There is also a master staircase that leads around a 50-foot-tall tree composed of 6.3 million Lego bricks.
Lego has said the tree is meant to pay homage to the company’s beginnings. When Lego bricks were first manufactured, they were made out of wood, not plastic.
The tree is meant to symbolize those origins, in addition to marking the company’s “roots.”
The Red Zone, meanwhile, is for creativity.
The centerpiece of the Red Zone is a Lego-built waterfall crashing into a Lego pool.
Freeform tanks of Lego bricks, each built at kid-friendly heights, let visitors construct abstract designs and towers.
Inside Lego House, visitors can tour multiple rooms meant to engage people emotionally, creatively, socially, and cognitively.
In the Green Zone, dedicated to socialization, visitors can create mini-figures (“minifigs,” for short) and stitch together their own stop-motion videos.
In the Yellow Zone, designed to explore emotions, people can build sea life from LEGO bricks and scan them into an iPad software setup to see the creature come alive.
Even before you enter Lego House, the building dwarfs you as you climb atop the over-sized Lego bricks spanning opposing sides of the building.

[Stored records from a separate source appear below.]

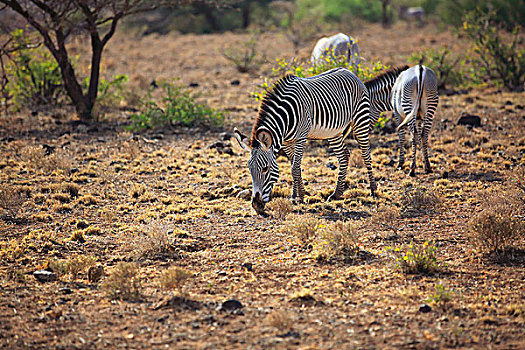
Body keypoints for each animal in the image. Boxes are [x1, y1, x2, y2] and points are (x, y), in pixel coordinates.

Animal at [234, 67, 376, 215]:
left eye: (265, 168)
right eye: (249, 169)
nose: (256, 205)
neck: (285, 117)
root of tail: (349, 71)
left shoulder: (301, 138)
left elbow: (295, 168)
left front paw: (294, 196)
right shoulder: (286, 142)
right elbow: (294, 165)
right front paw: (301, 194)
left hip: (360, 119)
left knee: (365, 154)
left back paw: (372, 189)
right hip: (334, 131)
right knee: (343, 156)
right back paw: (337, 194)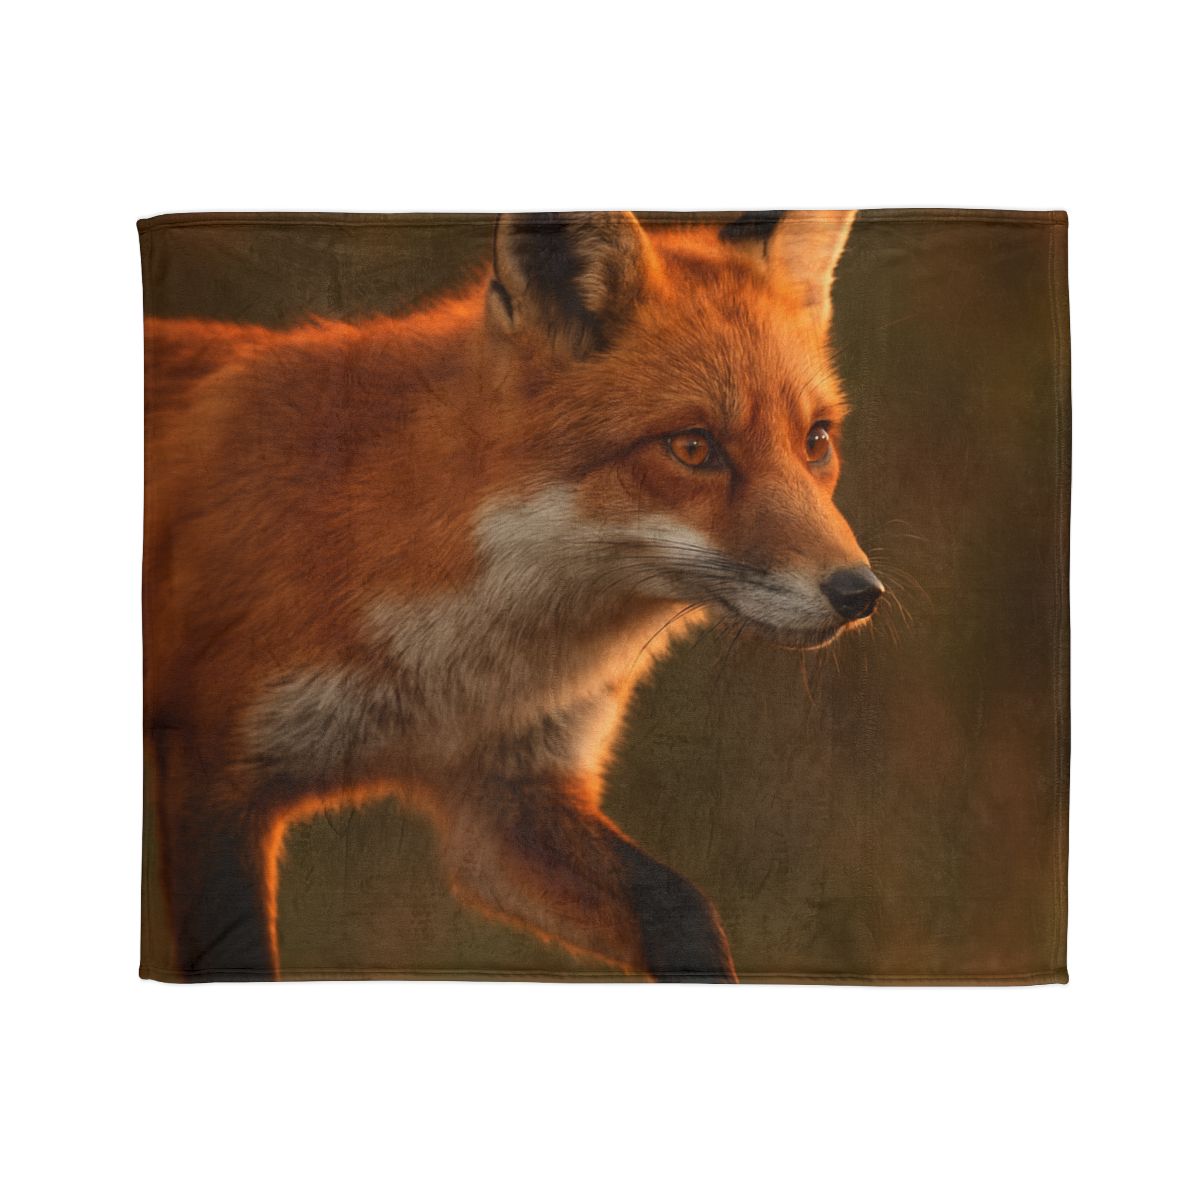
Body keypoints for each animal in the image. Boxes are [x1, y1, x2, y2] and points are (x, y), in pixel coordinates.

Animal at [142, 209, 884, 983]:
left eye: (816, 441)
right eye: (692, 448)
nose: (860, 593)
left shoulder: (505, 802)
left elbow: (682, 912)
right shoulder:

From the street, the building looks white. It’s only from above that viewers can gaze upon the multi-colored roofs and outdoor seating.
In partnership with architecture firm Bjarke Ingels Group, which designed the structure, Lego began building the Lego House in 2014. Initially, it used as its model a small-scale replica made from (big surprise) Lego bricks.
The 1:100 model toured the world, stopping in places like Switzerland, France, and the US. It also visited BrickCon, one of the largest lego conventions in the world, in Seattle, Washington.